Alors qu'elle dirigeait la diplomatie américaine, Mme Clinton a utilisé un serveur privé non sécurisé, malgré la sensibilité des dossiers dont elle était chargée.

Selon les 58 pages de documents publiés vendredi, elle a expliqué à la police fédérale qu'elle «faisait confiance» à ses interlocuteurs afin que ceux-ci fassent attention à ne pas lui envoyer d'informations sensibles par courriel. Et elle a confié ignorer que l'annotation «C» figurant sur certains documents signifiait «confidentiel».

Ces notes du FBI --dont de larges portions ont été expurgées de données confidentielles-- retranscrivent notamment l'interrogatoire de l'ancienne secrétaire d'État par les policiers fédéraux.

On y apprend que Hillary Clinton «a affirmé n'avoir reçu du département d'État aucune instruction ou directive quant à l'archivage ou la protection de données alors qu'elle se préparait à quitter ses fonctions de secrétaire d'État en 2013».

Trous de mémoire?

«Toutefois, Mme Clinton a subi en décembre 2012 une commotion cérébrale et souffrait vers le Nouvel An d'un caillot sanguin (dans le crâne). Suivant les conseils de son médecin, elle ne pouvait travailler au département d'État que quelques heures par jour et ne parvenait pas à se souvenir de chacun des briefings auxquels elle assistait», poursuit le rapport du FBI.

La commotion cérébrale et le caillot sanguin de Mme Clinton sont déjà connus. Mais l'affirmation du FBI sur les trous de mémoire de la responsable est nouvelle et pourrait être exploitée par le camp Trump, pour qui la santé de la candidate est un nouvel angle d'attaque.
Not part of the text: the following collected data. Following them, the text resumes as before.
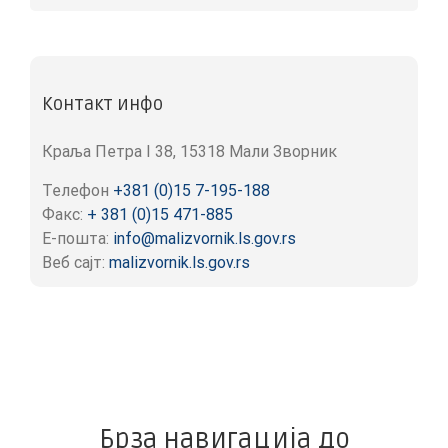
Контакт инфо
Краља Петра I 38, 15318 Мали Зворник
Телефон
+381 (0)15 7-195-188
Факс:
+ 381 (0)15 471-885
Е-пошта:
info@malizvornik.ls.gov.rs
Веб сајт:
malizvornik.ls.gov.rs
Брза навигација до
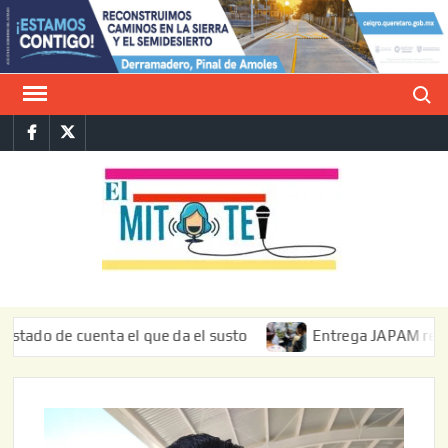
Saltar
al
contenido
Buscar
Facebook
Twitter
E
La vers
sarcást
MIT
de l
informa
de cuenta el que da el susto
Entrega JAPAM restauración 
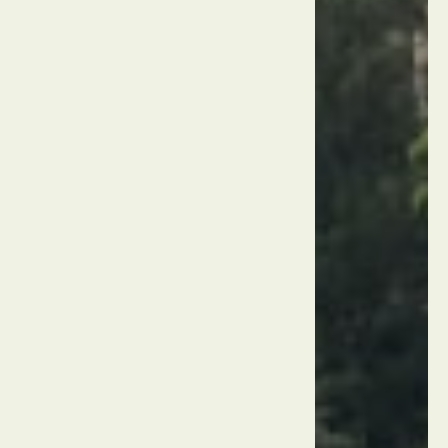
המבורג
איים
האלסטר
גרמניה
המבורג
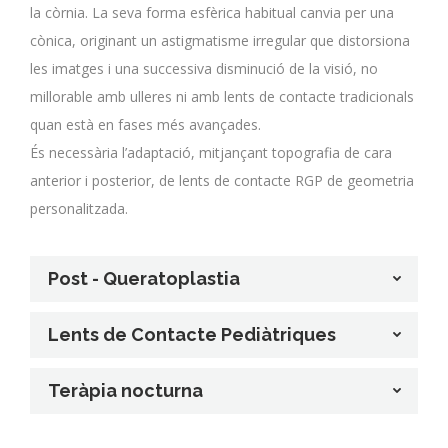
la còrnia. La seva forma esfèrica habitual canvia per una
cònica, originant un astigmatisme irregular que distorsiona
les imatges i una successiva disminució de la visió, no
millorable amb ulleres ni amb lents de contacte tradicionals
quan està en fases més avançades.
És necessària l’adaptació, mitjançant topografia de cara
anterior i posterior, de lents de contacte RGP de geometria
personalitzada.
Post - Queratoplastia
Lents de Contacte Pediàtriques
Teràpia nocturna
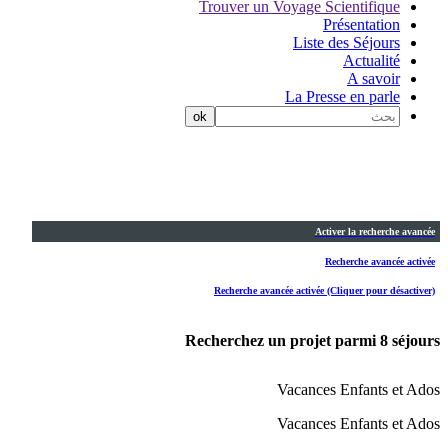
Trouver un Voyage Scientifique
Présentation
Liste des Séjours
Actualité
A savoir
La Presse en parle
Activer la recherche avancée
Recherche avancée activée
Recherche avancée activée (Cliquer pour désactiver)
Recherchez un projet parmi
8
séjours
Vacances Enfants et Ados
Vacances Enfants et Ados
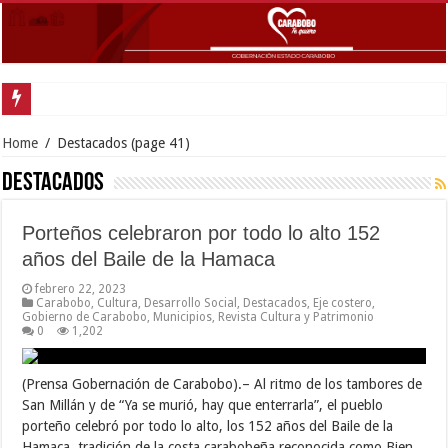
Home
/
Destacados
(page 41)
Destacados
Porteños celebraron por todo lo alto 152
años del Baile de la Hamaca
febrero 22, 2023
Carabobo
,
Cultura
,
Desarrollo Social
,
Destacados
,
Eje costero
,
Gobierno de Carabobo
,
Municipios
,
Revista Cultura y Patrimonio
0
1,202
(Prensa Gobernación de Carabobo).– Al ritmo de los tambores de
San Millán y de “Ya se murió, hay que enterrarla”, el pueblo
porteño celebró por todo lo alto, los 152 años del Baile de la
Hamaca, tradición de la costa carabobeña reconocida como Bien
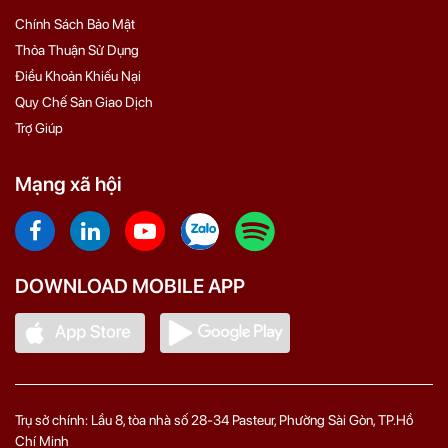
Chính Sách Bảo Mật
Thỏa Thuận Sử Dụng
Điều Khoản Khiếu Nại
Quy Chế Sàn Giao Dịch
Trợ Giúp
Mạng xã hội
DOWNLOAD MOBILE APP
Trụ sở chính: Lầu 8, tòa nhà số 28-34 Pasteur, Phường Sài Gòn, TP.Hồ
Chí Minh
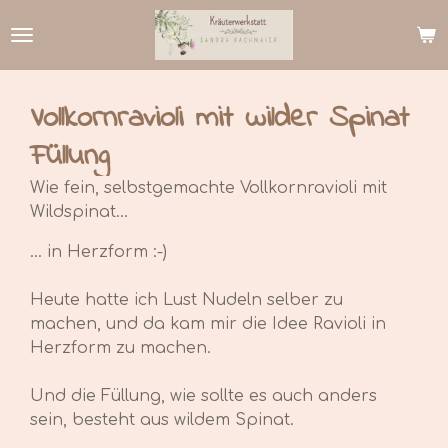
Zum
Hauptinhalt
springen
Vollkornravioli mit wilder Spinat
Füllung
Wie fein, selbstgemachte Vollkornravioli mit
Wildspinat...
... in Herzform :-)
Heute hatte ich Lust Nudeln selber zu
machen, und da kam mir die Idee Ravioli in
Herzform zu machen.
Und die Füllung, wie sollte es auch anders
sein, besteht aus wildem Spinat.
Un porte-parole de Mme Clinton a tenté vendredi de prévenir ce danger. «Mme Clinton a dit deux choses: qu'elle ne pouvait se rappeler chaque briefing; qu'elle a été à cette époque en partie absente pour raison médicale», a résumé Brian Fallon.

«Hillary Clinton brigue une fonction dont chaque jour débute par un briefing top secret, et les notes de son entretien avec le FBI confirment ses terribles erreurs de jugement et sa malhonnêteté», a réagi dans un communiqué l'équipe de campagne de Donald Trump.
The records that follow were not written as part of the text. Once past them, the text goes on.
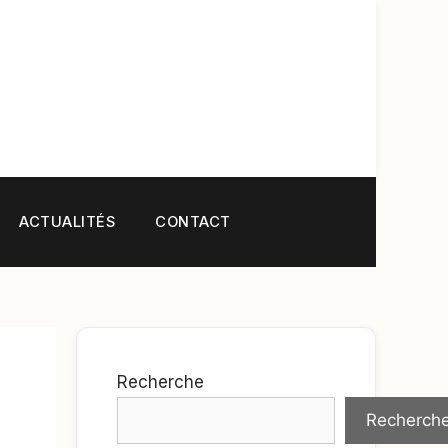
ACTUALITÉS
CONTACT
Recherche
Recherch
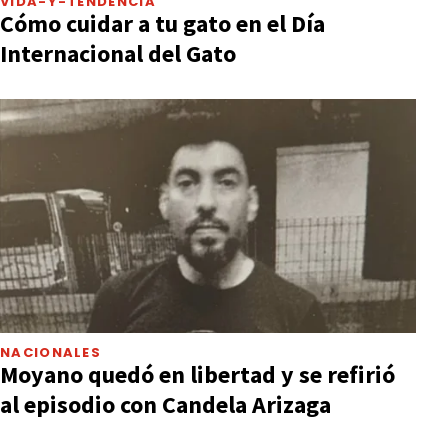
VIDA-Y-TENDENCIA
Cómo cuidar a tu gato en el Día
Internacional del Gato
NACIONALES
Moyano quedó en libertad y se refirió
al episodio con Candela Arizaga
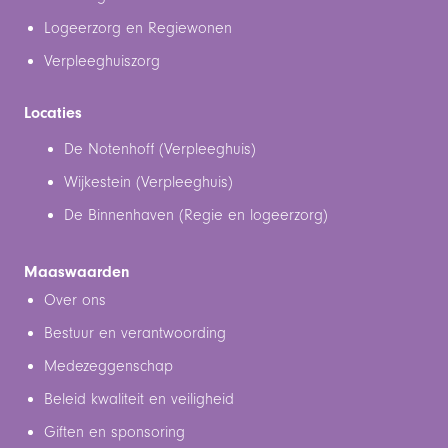
Logeerzorg en Regiewonen
Verpleeghuiszorg
Locaties
De Notenhoff (Verpleeghuis)
Wijkestein (Verpleeghuis)
De Binnenhaven (Regie en logeerzorg)
Maaswaarden
Over ons
Bestuur en verantwoording
Medezeggenschap
Beleid kwaliteit en veiligheid
Giften en sponsoring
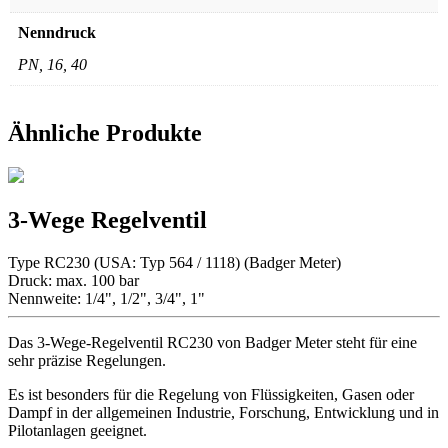
Nenndruck
PN, 16, 40
Ähnliche Produkte
3-Wege Regelventil
Type RC230 (USA: Typ 564 / 1118) (Badger Meter)
Druck: max. 100 bar
Nennweite: 1/4", 1/2", 3/4", 1"
Das 3-Wege-Regelventil RC230 von Badger Meter steht für eine
sehr präzise Regelungen.
Es ist besonders für die Regelung von Flüssigkeiten, Gasen oder
Dampf in der allgemeinen Industrie, Forschung, Entwicklung und in
Pilotanlagen geeignet.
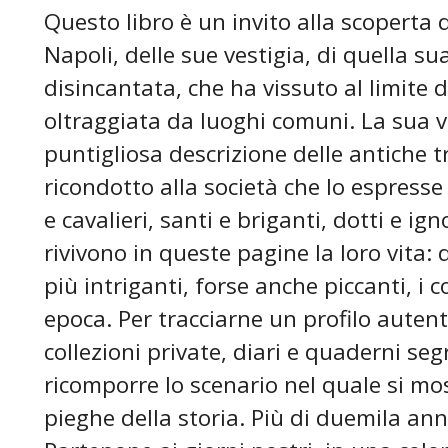
Questo libro è un invito alla scoperta 
Napoli, delle sue vestigia, di quella sua
disincantata, che ha vissuto al limite 
oltraggiata da luoghi comuni. La sua 
puntigliosa descrizione delle antiche tr
ricondotto alla società che lo espresse
e cavalieri, santi e briganti, dotti e ign
rivivono in queste pagine la loro vita: d
più intriganti, forse anche piccanti, i c
epoca. Per tracciarne un profilo autenti
collezioni private, diari e quaderni seg
ricomporre lo scenario nel quale si mos
pieghe della storia. Più di duemila anni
Un peu plus tard, le candidat républicain a estimé que les réponses de sa rivale au FBI «défient l'entendement», se disant «stupéfait de voir que (ces réponses) étaient en contradiction directe avec ce qu'elle a dit au peuple américain» et confiant «ne pas comprendre comment elle avait pu échapper à des poursuites».
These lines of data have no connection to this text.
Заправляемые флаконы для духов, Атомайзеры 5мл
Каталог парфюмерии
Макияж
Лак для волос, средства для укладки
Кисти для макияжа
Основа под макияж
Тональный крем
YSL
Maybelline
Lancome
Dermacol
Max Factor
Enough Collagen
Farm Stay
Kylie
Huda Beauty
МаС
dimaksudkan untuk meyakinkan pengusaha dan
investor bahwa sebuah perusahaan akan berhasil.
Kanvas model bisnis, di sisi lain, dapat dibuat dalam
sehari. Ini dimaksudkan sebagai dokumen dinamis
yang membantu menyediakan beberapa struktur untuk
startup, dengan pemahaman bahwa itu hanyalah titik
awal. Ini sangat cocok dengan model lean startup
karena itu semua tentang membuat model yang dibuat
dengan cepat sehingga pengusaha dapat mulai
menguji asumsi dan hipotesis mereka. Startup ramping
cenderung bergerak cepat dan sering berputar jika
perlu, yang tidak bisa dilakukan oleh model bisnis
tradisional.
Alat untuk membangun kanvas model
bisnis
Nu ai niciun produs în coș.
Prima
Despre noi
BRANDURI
S'engouffrant aussi dans la brèche, le président républicain de la Chambre des représentants Paul Ryan a estimé que ces notes «prouvaient la gestion imprudente et vraiment dangereuse par Hillary Clinton de données classées secret».

Pour le président de la commission du Renseignement au Sénat Richard Burr, «ces notes confirment publiquement (...) que ces courriels contenaient des informations classées secrètes, et que ceux qui envoyaient ces courriels (le) savaient».

«Les excuses sont sans fin, et personne n'est jamais tenu responsable», a-t-il déploré.

La direction de campagne de Hillary Clinton s'est de son côté déclarée «satisfaite», assurant que les notes du FBI confirmaient le bien-fondé de la conclusion de l'enquête.

Début juillet la police fédérale avait en effet recommandé de ne pas poursuivre Mme Clinton, en concluant toutefois que l'ex-secrétaire d'État avait fait preuve d'une «négligence extrême» en installant un serveur privé à son domicile dans l'État de New York.

La ministre de la Justice Loretta Lynch avait dans la foulée décidé de clore l'enquête sans enclencher de poursuites.

Républicains ulcérés

Cette absence d'inculpation de la candidate démocrate a ulcéré les républicains, qui ont accusé d'incohérence le patron du FBI, James Comey, et exigé de connaître tous les détails des investigations fédérales d'une durée d'un an qui ont visé Mme Clinton.

Soumis à de nombreuses demandes de divulgation de ces documents, émanant du camp républicain et d'organes de presse, M. Comey a finalement autorisé la publication de ces notes d'enquête.

Pour une bonne partie de l'opinion publique américaine, Hillary Clinton a bénéficié dans cette affaire d'une mansuétude en raison de relations cultivées depuis le temps où son époux était à la Maison-Blanche. M. Trump a accusé Mme Clinton d'avoir bénéficié d'un arrangement illégal avec la justice.

Mais M. Comey a balayé les soupçons d'indulgence, notamment lors d'une audition de près de 5 heures au Congrès.